B. Points of action of antiviral molecules

Thousands of compounds can inhibit viral replication in cell culture. In general, the more complex the regulatory mechanisms of a virus, the easier it is to find molecules that can inhibit it. It is often very hard to decide which of the compounds should be investigated further. A broad estimate of the ratios of the activity of antiviral compounds in cell culture, animal models and humans is 1000:10:1.

1. Cell-free virus

Few antiviral compounds inhibit or inactivate extracellular virus in vivo. An exception is the series of WIN compounds which bind to the external proteins of picornaviruses. These compounds bind to and fit within the canyons which exists on the surface of picornavirus virions and thereby stabilizing the particle and prevent uncoating.

2. Virus Adsorption

There is considerable theoretical interest in compounds able to block the adsorption of virus to susceptible cells.
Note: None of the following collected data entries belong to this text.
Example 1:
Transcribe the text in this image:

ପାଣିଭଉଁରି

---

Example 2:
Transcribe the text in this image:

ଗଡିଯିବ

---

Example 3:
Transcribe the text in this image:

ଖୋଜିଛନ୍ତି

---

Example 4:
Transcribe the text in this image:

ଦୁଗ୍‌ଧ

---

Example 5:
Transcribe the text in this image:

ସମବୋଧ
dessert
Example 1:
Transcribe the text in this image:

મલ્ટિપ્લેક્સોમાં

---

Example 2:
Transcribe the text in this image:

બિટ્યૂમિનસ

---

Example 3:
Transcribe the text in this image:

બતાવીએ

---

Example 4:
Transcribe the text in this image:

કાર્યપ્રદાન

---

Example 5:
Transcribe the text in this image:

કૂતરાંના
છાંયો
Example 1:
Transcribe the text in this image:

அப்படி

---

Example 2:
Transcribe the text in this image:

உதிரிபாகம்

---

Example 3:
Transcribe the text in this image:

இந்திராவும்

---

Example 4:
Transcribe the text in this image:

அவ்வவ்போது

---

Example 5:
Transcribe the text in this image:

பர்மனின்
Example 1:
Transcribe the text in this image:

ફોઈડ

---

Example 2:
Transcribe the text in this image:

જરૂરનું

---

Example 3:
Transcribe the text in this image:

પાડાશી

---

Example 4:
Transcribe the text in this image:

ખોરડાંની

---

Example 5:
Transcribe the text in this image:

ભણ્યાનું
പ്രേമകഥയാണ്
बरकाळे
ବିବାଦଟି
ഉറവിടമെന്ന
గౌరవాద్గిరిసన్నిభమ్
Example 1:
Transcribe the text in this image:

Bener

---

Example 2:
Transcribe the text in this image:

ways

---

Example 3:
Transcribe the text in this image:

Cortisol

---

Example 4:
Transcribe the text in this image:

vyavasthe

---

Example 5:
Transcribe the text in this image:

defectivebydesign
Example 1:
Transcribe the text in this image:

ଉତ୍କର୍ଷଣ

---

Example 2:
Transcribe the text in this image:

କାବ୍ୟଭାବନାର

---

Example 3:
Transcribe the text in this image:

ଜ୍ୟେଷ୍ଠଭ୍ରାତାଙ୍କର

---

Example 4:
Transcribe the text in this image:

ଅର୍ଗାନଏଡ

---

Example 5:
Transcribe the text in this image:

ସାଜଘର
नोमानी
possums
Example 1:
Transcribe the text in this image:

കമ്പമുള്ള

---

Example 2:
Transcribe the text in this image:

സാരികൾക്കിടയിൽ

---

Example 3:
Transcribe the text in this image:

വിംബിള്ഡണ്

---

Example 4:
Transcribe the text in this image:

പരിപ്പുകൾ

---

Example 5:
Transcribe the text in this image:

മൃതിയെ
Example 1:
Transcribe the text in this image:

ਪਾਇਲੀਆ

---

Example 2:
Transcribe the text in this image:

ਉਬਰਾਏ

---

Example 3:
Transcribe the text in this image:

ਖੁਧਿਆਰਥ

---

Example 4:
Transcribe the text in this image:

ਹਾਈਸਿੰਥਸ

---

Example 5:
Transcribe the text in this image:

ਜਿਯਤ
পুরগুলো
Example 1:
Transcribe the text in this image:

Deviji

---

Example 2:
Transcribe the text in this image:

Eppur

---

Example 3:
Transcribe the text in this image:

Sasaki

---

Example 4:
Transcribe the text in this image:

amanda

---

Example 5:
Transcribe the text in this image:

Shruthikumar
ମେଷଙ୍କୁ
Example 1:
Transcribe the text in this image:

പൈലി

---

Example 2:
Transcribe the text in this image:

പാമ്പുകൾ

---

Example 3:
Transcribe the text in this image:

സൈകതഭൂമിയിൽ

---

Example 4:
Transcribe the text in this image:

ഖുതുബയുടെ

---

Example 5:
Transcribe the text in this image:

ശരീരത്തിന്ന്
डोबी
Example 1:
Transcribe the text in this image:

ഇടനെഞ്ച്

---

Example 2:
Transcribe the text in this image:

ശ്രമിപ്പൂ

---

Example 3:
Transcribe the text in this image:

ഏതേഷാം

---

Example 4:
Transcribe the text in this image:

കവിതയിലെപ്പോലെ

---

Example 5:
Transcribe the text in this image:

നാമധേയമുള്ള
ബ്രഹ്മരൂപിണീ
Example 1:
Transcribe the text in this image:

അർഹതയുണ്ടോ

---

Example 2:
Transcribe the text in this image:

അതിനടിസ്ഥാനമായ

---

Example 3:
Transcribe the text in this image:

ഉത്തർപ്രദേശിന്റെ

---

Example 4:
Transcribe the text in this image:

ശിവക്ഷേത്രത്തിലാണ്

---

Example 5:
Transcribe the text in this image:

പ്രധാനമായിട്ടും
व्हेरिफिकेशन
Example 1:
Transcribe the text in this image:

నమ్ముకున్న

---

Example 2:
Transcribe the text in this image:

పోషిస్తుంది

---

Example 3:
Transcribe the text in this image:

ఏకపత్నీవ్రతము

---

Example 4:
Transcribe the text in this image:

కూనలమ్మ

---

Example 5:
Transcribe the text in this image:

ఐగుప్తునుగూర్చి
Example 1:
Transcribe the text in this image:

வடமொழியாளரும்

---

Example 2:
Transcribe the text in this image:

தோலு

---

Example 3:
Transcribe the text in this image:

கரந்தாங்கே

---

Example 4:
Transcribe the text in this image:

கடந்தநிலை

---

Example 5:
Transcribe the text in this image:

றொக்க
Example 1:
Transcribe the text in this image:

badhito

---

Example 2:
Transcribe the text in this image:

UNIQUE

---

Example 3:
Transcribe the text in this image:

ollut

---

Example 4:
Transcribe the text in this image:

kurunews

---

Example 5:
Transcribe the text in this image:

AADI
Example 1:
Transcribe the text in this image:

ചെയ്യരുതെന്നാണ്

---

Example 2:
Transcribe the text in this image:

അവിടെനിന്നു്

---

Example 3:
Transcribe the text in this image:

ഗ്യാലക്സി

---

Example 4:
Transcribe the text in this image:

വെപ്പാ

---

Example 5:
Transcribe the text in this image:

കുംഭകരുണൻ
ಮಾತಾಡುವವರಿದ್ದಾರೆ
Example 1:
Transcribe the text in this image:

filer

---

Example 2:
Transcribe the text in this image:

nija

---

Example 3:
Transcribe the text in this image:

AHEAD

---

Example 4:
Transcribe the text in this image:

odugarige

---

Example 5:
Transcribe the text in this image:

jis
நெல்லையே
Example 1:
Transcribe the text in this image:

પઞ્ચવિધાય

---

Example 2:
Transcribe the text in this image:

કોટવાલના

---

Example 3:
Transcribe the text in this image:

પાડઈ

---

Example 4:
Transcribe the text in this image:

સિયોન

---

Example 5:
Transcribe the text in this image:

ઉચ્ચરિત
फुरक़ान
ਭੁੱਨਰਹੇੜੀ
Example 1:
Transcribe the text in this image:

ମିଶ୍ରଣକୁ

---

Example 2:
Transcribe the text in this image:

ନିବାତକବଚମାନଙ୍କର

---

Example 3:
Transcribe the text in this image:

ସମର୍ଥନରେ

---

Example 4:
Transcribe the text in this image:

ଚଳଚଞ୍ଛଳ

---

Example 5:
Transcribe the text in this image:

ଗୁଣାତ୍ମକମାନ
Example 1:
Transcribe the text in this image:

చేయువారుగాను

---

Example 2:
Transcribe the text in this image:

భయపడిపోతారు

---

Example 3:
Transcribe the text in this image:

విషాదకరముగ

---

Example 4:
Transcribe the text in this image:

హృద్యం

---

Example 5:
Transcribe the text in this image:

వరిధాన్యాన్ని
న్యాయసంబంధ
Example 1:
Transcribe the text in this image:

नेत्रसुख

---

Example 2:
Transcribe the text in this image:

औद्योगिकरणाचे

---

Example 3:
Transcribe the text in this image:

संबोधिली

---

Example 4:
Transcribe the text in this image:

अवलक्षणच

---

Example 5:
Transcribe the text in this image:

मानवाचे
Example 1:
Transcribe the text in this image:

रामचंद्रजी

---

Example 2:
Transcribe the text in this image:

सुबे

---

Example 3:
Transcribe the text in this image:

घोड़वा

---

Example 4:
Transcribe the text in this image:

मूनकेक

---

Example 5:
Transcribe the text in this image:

In the case of HIV, which binds specifically to CD4 receptors, short peptides have been synthesized to correspond with the sequence of the receptor binding site of CD4 molecule and with the binding protein gp120. These peptides should block the interaction of the receptor region and gp120 without interrupting other receptor functions of the CD4.

3. Virus entry and uncoating

Viruses such as influenza and certain flaviviruses enter by viropexis or engulfment. Immediately afterwards, while in a cytoplasmic endosome (vacuole), the virus catalyses fusion between the viral lipid-containing membrane and the membrane of the intracellular vacuole. The fusion is mediated by a sequence of hydrophobic amino acids or one of the glycoproteins of the virus. A compound that interrupts fusion would block virus replication at this early stage. In the case of influenza A, the fusion sequence on the HA molecule can only act after a structural 3- dimensional rearrangement of the HA molecule. This major change, whereby the HA trimer opens out like the petals of a flower, probably occurs only at a low pH5.5 found in lysosomal vacuoles. Amantidine appear to inhibit influenza A replication in part by raising the pH of the cytoplasmic vacuole, thus preventing virus-induced fusion and hence virus uncoating. Other enveloped viruses such as paramyxoviruses and HIV, enter cells by virus-induced fusion with the plasma membrane of the cell. This "fusion from without" may be susceptible to short peptides which may act on the fusion sequence extracellularly.

4. Transcription and translation of viral nucleic acids and release of virus

Most of the antiviral drugs now known act by inhibiting the replication or transcription of viral nucleic acids.

1. a. Inhibitors of herpes DNA polymerase - by far the most amenable target for antiviral drugs is the herpes simplex DNA polymerase. The most successful antiviral compound yet developed is acyclovir inhibits the function of this enzyme. The ideal antiviral drug should (1) be taken up only into infected cells (2) the actual inhibitory molecule should be generated inside the infected cell by enzymatic activity (3) the inhibitor should have a selective effect on a virus enzyme. Acyclovir demonstrates all of the above characteristics.
   
2. b. Inhibitors of viral reverse transcriptase - AZT and the majority of other compounds act as chain terminators. AZT triphosphate binds to and inhibit virus RT more effectively than normal cellular DNA polymerases and so some antiviral specificity is achieved. However, the compound is certainly not comparable to acyclovir in terms of antiviral specificity. This is reflected in the toxicity of AZT in clinical practice. This cellular toxicity may be partly explained by the fact that normal cellular enzymes phosphorylate AZT and is thus activated in both infected and uninfected cells.  

5. Translation

It may be possible to interfere with the viral mRNA itself. Small anti-sense oligonucleotides can be constructed which are complementary to specific genes, such as the rev gene. Fomivirsen (Vitravene) is a 21-base anti-sense oligonucleotide complementary to the early region 2 mRNA of CMV. It is approved for the local treatment of CMV retinitis in AIDS patients.  

6. Assembly

HIV protease is required for the cleavage of the gag-pol fusion protein. Inhibitors of this enzyme may therefore block the assembly of HIV.